## QUOTED PASSAGE
▬▬▬

# building a deer hunting shack, any suggestions?



## jaredm_22 (Jul 8, 2006)

Hey guys, my dad and I are currently building a hunting shack. The base is 6' by 6' and it's 7' tall. The outside will be plywood and the inside will be old wood paneling. Just wondering what color we should paint it? I'm thinking the interior should be a dark color, but looking for input on what color to paint the interior and exterior? The shack will be set up against trees along the edge of a field. Would it be worthwhile to make a camo pattern on the outside? Any suggestions are appreciated, thanks!


----------



## Sasha and Abby (May 11, 2004)

Place it where you can get to it and leave it without alerting the deer - stane placement is mucho important.


----------



## barebackjack (Sep 5, 2006)

Your not gonna hide something that 6x6x7. Id paint it neutral colors, mostly just to keep it from deteriorating.


----------



## mike landrich (Jul 5, 2008)

As barebackjack said, neutral colors, but, since its against trees, I'd paint some vertical stripes to imitate the tree trunks.


----------



## jaredm_22 (Jul 8, 2006)

thanks for the suggestions guys! keep 'em coming, will be painting this coming weekend or the next


----------



## pat_est (Sep 5, 2008)

i would paint the inside black and put carpet on the floor and up the sides where you would rest your gun to keep the sound down and put up a couple of j hooks to hang you bow from if you use it to bow hunt out of any


----------

▬▬▬

Set down the passage of the hunting shack thread between "Your not gonna" and "(Jul 5, 2008)", inclusive, without changing a word. The data that comes next has no connection to the hunting shack thread.

[Dataset entries]
▬▬▬

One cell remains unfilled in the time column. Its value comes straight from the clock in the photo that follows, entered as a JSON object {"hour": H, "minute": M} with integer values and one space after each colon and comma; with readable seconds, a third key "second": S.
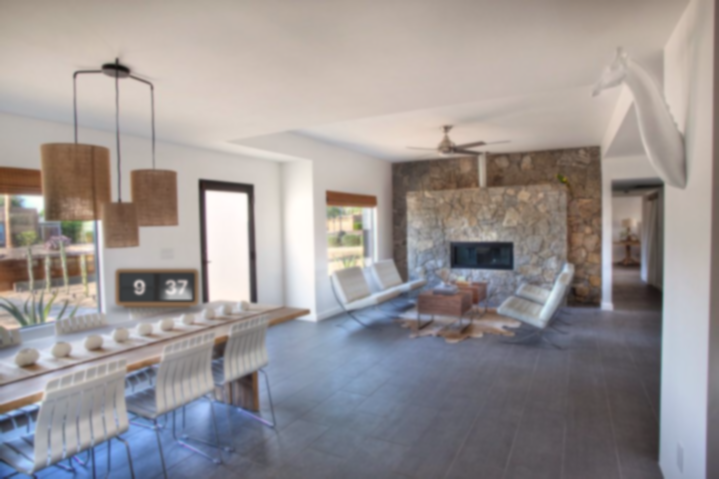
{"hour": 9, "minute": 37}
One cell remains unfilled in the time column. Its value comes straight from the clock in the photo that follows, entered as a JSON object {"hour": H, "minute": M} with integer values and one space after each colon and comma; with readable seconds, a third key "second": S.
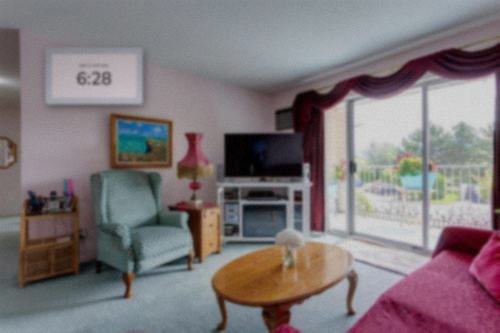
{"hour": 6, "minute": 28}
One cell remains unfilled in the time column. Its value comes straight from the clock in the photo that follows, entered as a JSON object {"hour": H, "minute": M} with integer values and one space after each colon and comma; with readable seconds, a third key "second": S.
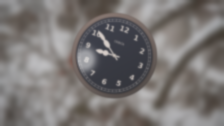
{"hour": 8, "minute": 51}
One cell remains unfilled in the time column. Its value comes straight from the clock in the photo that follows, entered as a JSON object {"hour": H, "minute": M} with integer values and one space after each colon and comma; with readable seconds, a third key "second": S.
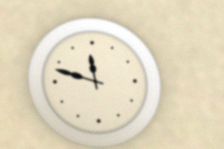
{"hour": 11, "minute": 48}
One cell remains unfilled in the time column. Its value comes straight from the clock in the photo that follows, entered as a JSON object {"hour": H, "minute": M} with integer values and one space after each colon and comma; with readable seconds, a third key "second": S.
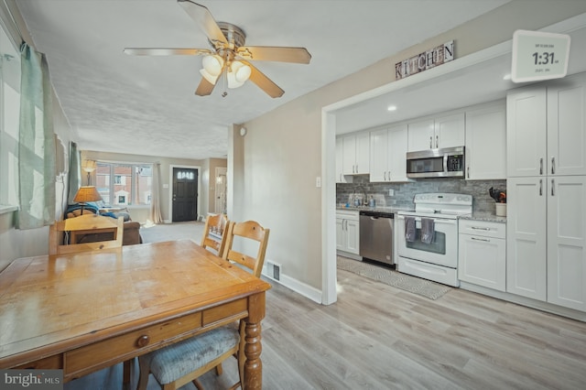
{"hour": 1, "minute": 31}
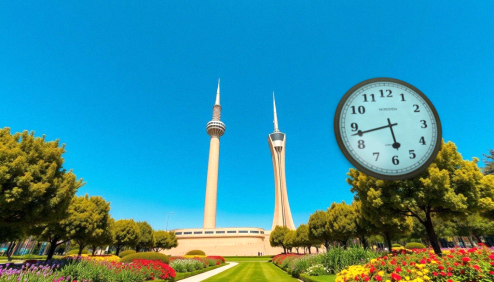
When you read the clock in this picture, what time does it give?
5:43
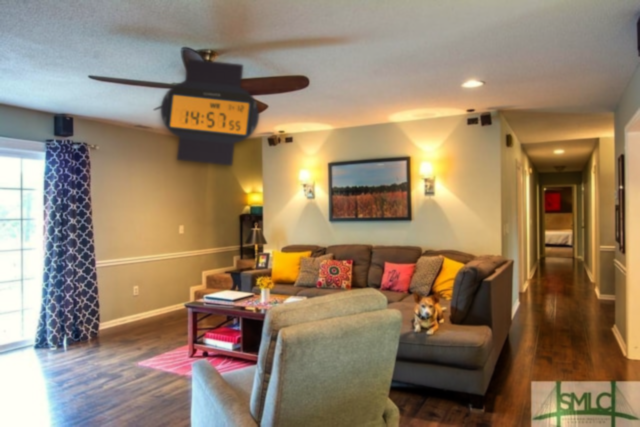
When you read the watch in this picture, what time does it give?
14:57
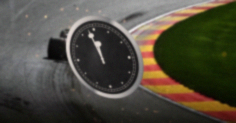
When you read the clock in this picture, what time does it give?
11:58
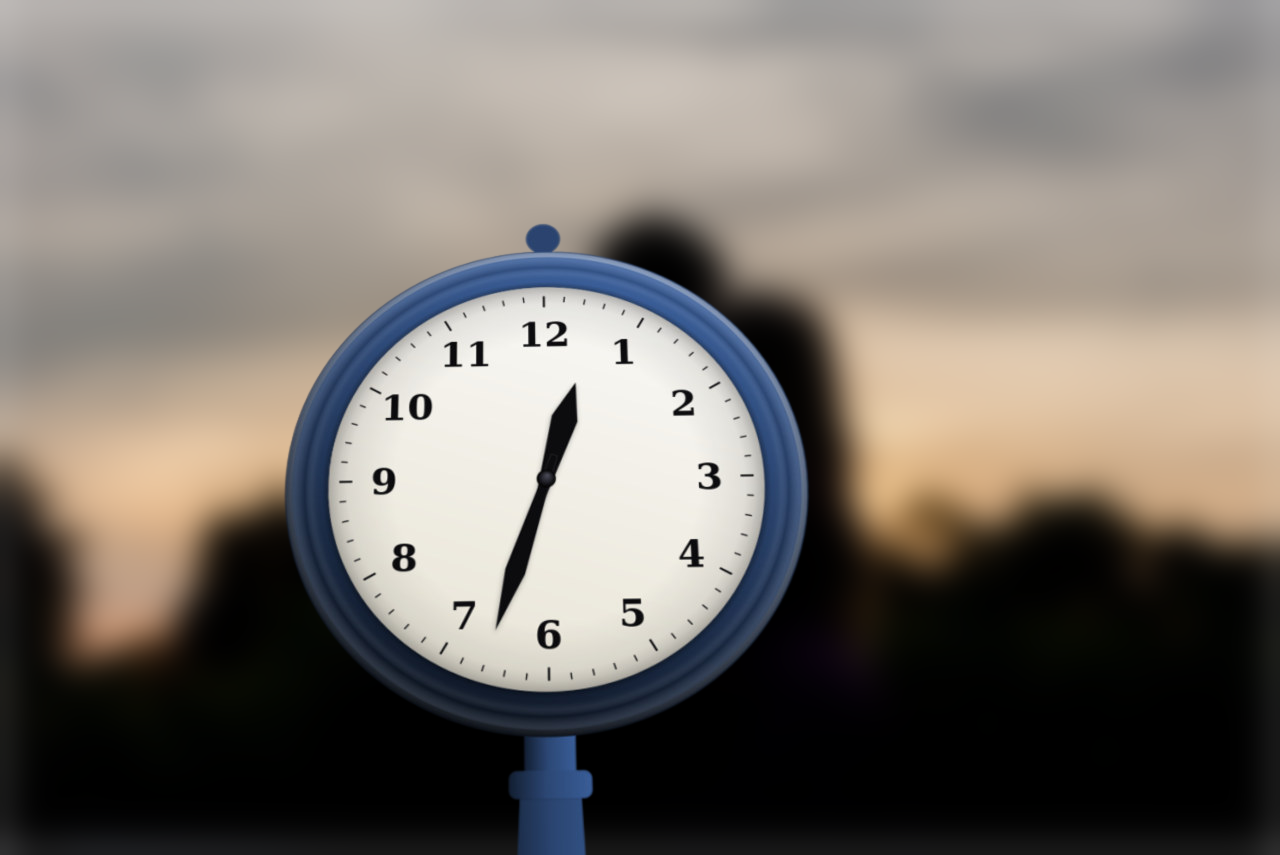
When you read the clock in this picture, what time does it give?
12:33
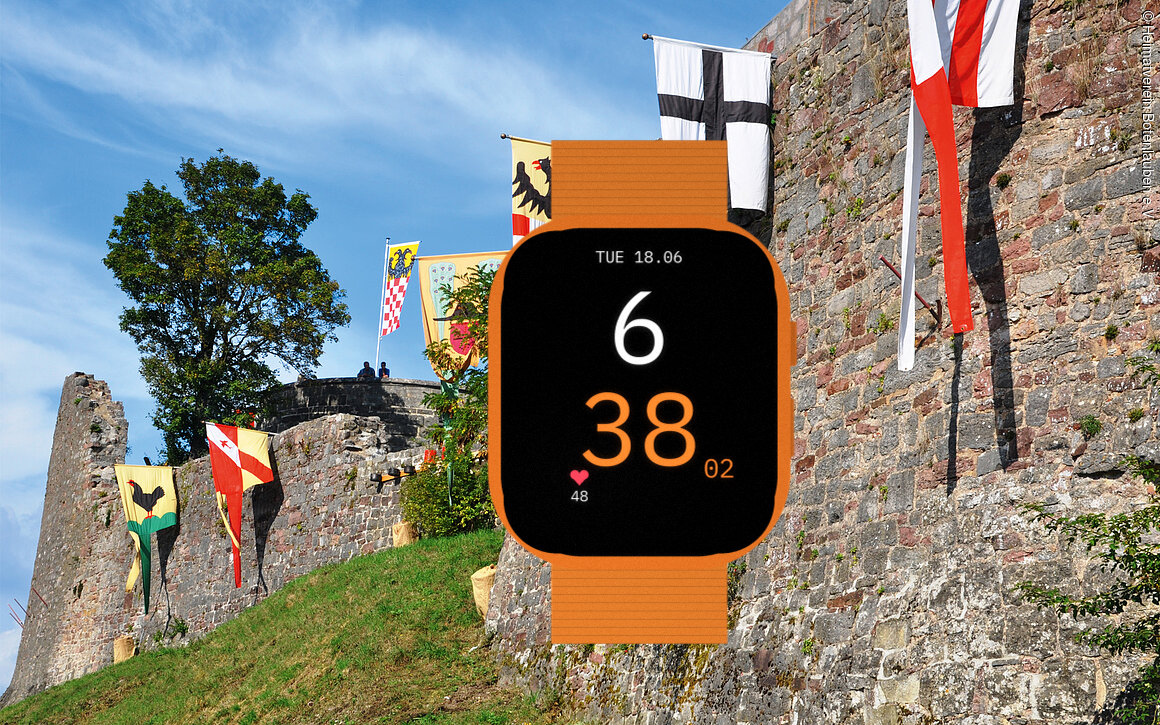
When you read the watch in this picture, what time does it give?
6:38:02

▬▬▬

## ANSWER TO THE TASK
Your not gonna hide something that 6x6x7. Id paint it neutral colors, mostly just to keep it from deteriorating.


----------



## mike landrich (Jul 5, 2008)